Collected data
________________________

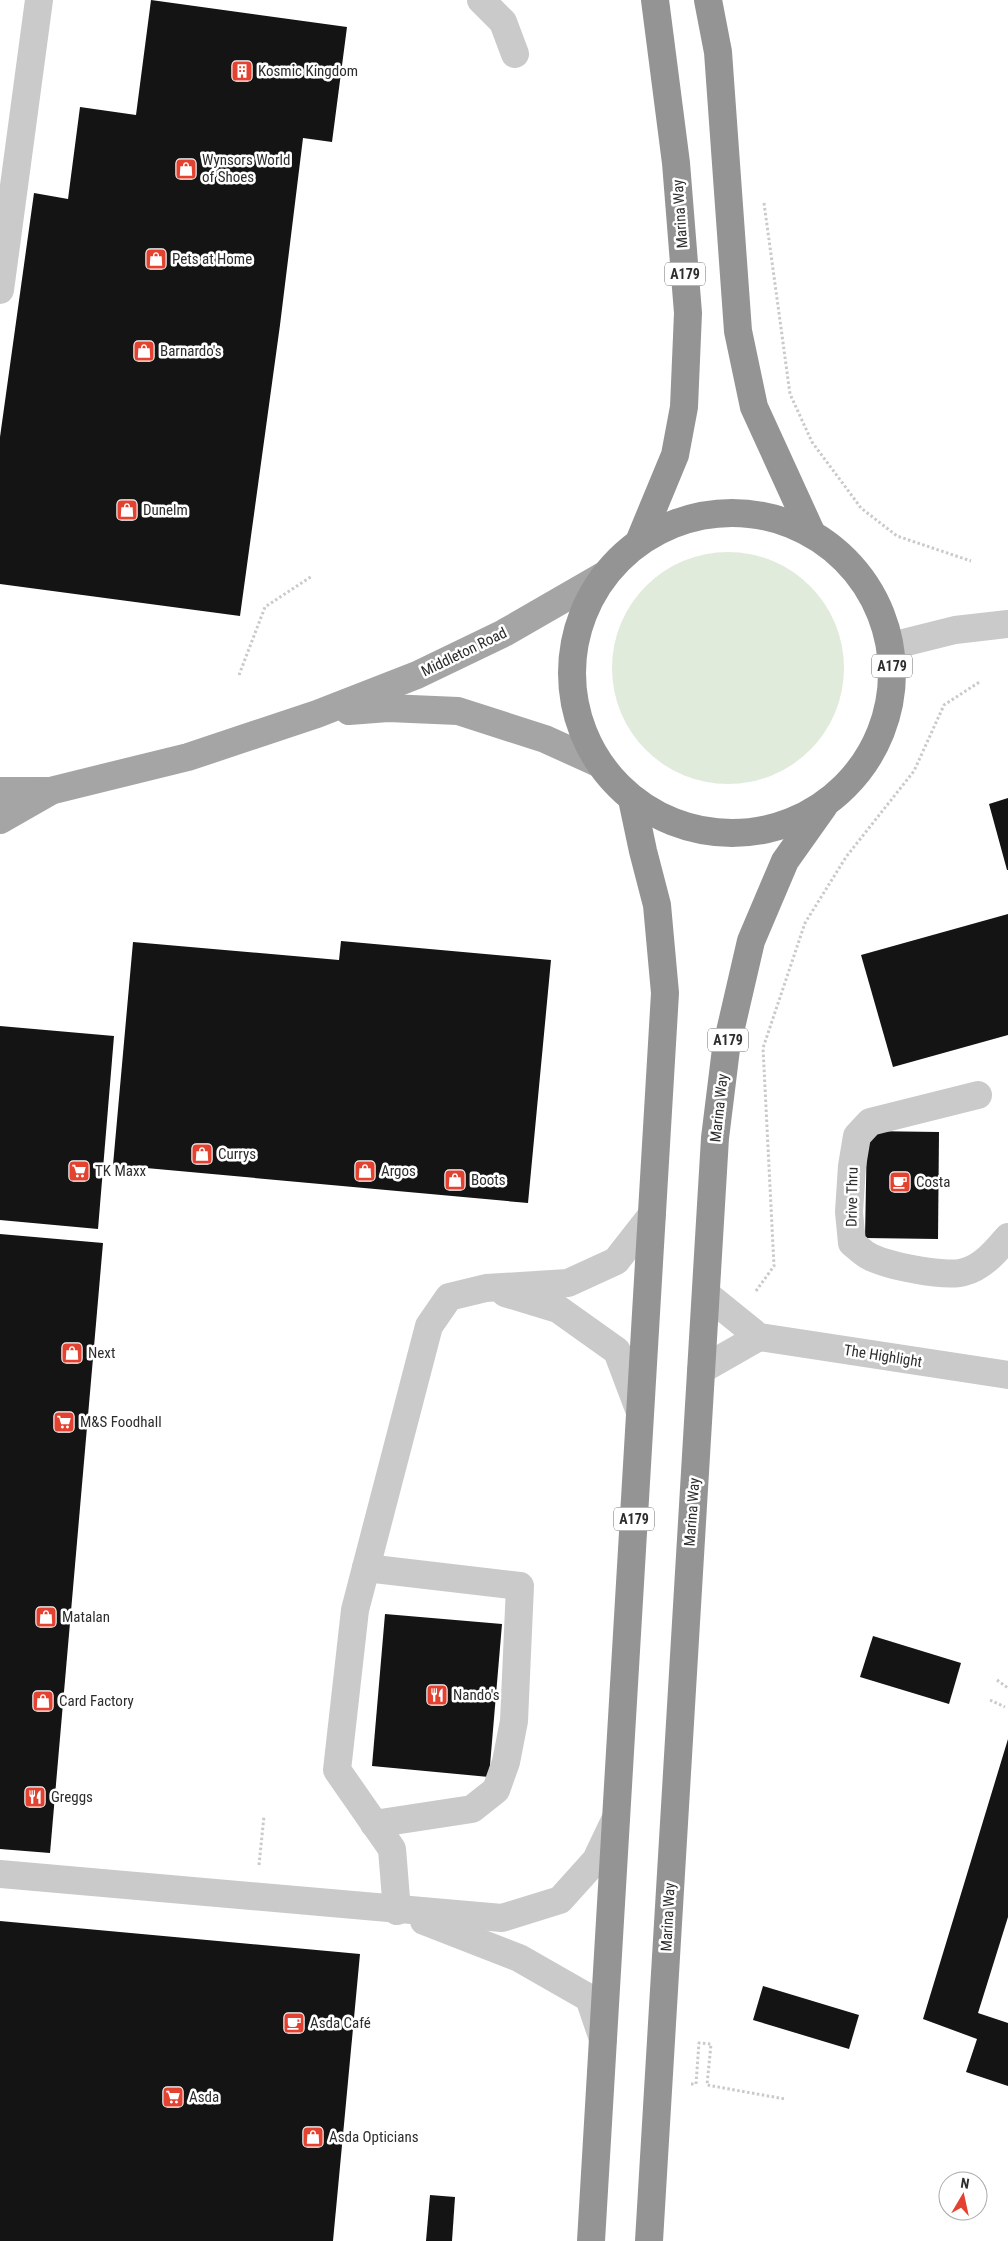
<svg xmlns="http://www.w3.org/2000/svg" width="1008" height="2241" viewBox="0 0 1008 2241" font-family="'Roboto Condensed',sans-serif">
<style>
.green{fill:#e1ebdb}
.building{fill:#141414}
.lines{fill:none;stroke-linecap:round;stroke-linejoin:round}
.path{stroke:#cacaca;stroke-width:3;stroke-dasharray:2.5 2.5;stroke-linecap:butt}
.minor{stroke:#cacaca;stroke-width:28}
.major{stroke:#a5a5a5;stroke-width:28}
.highway{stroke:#949494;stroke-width:28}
.labels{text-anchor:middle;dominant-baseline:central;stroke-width:5;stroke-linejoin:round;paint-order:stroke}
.shield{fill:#fff;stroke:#6c6c6c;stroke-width:1}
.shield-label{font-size:14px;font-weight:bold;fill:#2d2d2d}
.poi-label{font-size:15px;fill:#2d2d2d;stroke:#fff;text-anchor:start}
.street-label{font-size:15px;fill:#2d2d2d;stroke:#fff}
</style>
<rect width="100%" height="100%" fill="#fff"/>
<circle class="green" cx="728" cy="668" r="116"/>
<g class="building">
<path d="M151 0 347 27 332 142 303 138 280 325 240 616 0 584V437L34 193 68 199 80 107 136 115Z"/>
<path d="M1008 798V870H1007L989 804Z"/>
<path d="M1008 914V1035L893 1067 861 955Z"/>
<path d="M341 941 551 960 528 1203 113 1165 133 942 339 960Z"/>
<path d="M0 1026 114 1036 98 1229 0 1220Z"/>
<path d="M867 1131 939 1132 938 1239 865 1238Z"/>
<path d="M0 1234 103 1243 50 1853 0 1849Z"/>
<path d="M385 1614 502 1624 489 1777 372 1766Z"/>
<path d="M873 1636 961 1663 949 1704 860 1677Z"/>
<path d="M1008 1739V1917L978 2013 1008 2023V2086L966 2072 977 2039 923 2019Z"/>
<path d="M0 1921 360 1954 333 2241H0Z"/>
<path d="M763 1986 859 2015 849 2049 753 2020Z"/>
<path d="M430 2195 455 2197 452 2241H426Z"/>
</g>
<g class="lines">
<g class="path">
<path d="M764 203 790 394 812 442 861 508 897 536 971 561"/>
<path d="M239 675 265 607 312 576"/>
<path d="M756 1291 774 1266 763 1048 805 923 846 857 914 771 944 705 981 681"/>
<path d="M997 1680 1008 1688"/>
<path d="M990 1700 1005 1707"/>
<path d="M259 1865 264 1816"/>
<path d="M691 2084H696L699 2043 711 2044 707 2085 785 2099"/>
</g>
<g class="minor">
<path d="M481 0 503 22 515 54"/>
<path d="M0 290 39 0"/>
<path d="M891 646 955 630 1008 624"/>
<path d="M978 1095 870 1122 857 1136 852 1166 849 1212 852 1243C857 1247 862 1252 867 1255 883 1265 946 1278 964 1272 983 1267 996 1251 1008 1237"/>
<path d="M505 1293 558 1309 617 1351 640 1412"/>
<path d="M706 1294 759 1337 1008 1375"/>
<path d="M701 1370 759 1337"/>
<path d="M366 1568 520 1586 514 1721 506 1762 496 1790 472 1809 374 1824"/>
<path d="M0 1874 502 1918 560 1900 596 1860 616 1818"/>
<path d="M397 1911 392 1849 337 1770 355 1610 429 1326 449 1297 486 1288 568 1283 616 1261 652 1215"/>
<path d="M424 1921 519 1958 589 1998 603 2039"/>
</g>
<g class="major">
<path d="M349 711 388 708 458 711 545 739 598 763"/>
<path d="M0 791H50L188 757 317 714 417 675 504 633 603 576"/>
<path d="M0 820 49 792"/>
</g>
<g class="highway">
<path d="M708 0 718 52 738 331 754 407 812 534"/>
<circle cx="732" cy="673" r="160"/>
<path d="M639 542 675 455 684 407 688 313 676 163 655 0"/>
<path d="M591 2241 665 993 657 905 643 851 632 799"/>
<path d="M649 2241 715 1138 726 1049 751 941 785 861 824 806"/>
</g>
</g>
<defs>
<g id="building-square" transform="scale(1.125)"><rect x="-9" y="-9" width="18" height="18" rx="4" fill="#e44230" stroke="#fff"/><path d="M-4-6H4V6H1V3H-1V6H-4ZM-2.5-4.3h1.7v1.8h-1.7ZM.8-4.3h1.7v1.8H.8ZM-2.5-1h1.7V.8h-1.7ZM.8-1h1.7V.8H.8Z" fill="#fff"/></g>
<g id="shop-square" transform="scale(1.125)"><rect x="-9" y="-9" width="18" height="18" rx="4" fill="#e44230" stroke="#fff"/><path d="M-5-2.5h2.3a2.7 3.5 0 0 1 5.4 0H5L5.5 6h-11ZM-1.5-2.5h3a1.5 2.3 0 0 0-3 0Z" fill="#fff"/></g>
<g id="supermarket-square" transform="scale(1.125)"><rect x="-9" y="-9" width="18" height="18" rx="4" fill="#e44230" stroke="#fff"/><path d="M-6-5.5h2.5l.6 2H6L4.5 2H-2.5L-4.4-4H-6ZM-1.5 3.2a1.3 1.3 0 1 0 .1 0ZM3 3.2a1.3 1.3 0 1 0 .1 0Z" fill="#fff"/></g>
<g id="cafe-square" transform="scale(1.125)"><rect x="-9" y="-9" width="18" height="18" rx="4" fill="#e44230" stroke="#fff"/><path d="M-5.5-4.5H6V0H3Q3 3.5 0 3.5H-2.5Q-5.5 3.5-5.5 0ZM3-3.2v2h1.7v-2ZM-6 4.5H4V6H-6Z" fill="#fff"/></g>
<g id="restaurant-square" transform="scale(1.125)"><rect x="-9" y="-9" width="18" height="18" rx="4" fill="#e44230" stroke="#fff"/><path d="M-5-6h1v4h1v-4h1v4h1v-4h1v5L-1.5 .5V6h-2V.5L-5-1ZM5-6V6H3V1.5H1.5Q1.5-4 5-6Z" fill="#fff"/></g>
</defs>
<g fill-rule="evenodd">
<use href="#building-square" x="242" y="71"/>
<use href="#shop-square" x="186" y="169"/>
<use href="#shop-square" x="156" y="259"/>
<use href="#shop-square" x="144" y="351"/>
<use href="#shop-square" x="127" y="510"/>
<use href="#shop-square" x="202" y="1154"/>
<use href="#supermarket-square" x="79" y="1171"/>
<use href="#shop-square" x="365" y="1171"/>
<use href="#shop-square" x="455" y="1180"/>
<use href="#cafe-square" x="900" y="1182"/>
<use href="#shop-square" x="72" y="1353"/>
<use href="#supermarket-square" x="64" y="1422"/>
<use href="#shop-square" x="46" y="1617"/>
<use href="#restaurant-square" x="437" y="1695"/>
<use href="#shop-square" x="43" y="1701"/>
<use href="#restaurant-square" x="35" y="1797"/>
<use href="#cafe-square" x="294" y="2023"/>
<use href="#supermarket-square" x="173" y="2097"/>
<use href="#shop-square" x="313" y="2137"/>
</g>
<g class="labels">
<g class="shield">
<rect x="665" y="262.5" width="40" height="23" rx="4"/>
<rect x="872" y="654.5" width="40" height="23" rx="4"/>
<rect x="708" y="1028.5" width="40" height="23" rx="4"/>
<rect x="614" y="1507.5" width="40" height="23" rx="4"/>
</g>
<g class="shield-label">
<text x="685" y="274">A179</text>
<text x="892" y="666">A179</text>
<text x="728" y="1040">A179</text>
<text x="634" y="1519">A179</text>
</g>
<g class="poi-label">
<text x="258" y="71">Kosmic Kingdom</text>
<text x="202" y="160">Wynsors World<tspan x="202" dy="17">of Shoes</tspan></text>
<text x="172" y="259">Pets at Home</text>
<text x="160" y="351">Barnardo's</text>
<text x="143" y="510">Dunelm</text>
<text x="218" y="1154">Currys</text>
<text x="95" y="1171">TK Maxx</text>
<text x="381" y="1171">Argos</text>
<text x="471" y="1180">Boots</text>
<text x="916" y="1182">Costa</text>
<text x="88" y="1353">Next</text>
<text x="80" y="1422">M&amp;S Foodhall</text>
<text x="62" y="1617">Matalan</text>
<text x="453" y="1695">Nando's</text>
<text x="59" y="1701">Card Factory</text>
<text x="51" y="1797">Greggs</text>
<text x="310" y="2023">Asda Café</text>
<text x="189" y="2097">Asda</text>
<text x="329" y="2137">Asda Opticians</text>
</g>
<g class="street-label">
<text transform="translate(680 214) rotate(-94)">Marina Way</text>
<text transform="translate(464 652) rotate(-26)">Middleton Road</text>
<text transform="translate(719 1108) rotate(-84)">Marina Way</text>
<text transform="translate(852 1197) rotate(-89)">Drive Thru</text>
<text transform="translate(883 1356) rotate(9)">The Highlight</text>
<text transform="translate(692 1512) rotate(-86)">Marina Way</text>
<text transform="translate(668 1917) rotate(-87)">Marina Way</text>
</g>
</g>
<g transform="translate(963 2196) rotate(9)"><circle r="24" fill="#ffffff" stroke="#ababab"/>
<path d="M0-4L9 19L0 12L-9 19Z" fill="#e44230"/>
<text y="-8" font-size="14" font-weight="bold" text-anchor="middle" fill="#2d2d2d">N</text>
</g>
</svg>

________________________

#### Instructions to follow
In the records above, find each line holding "lines" and copy it.

#### Solved exercise
.lines{fill:none;stroke-linecap:round;stroke-linejoin:round}
<g class="lines">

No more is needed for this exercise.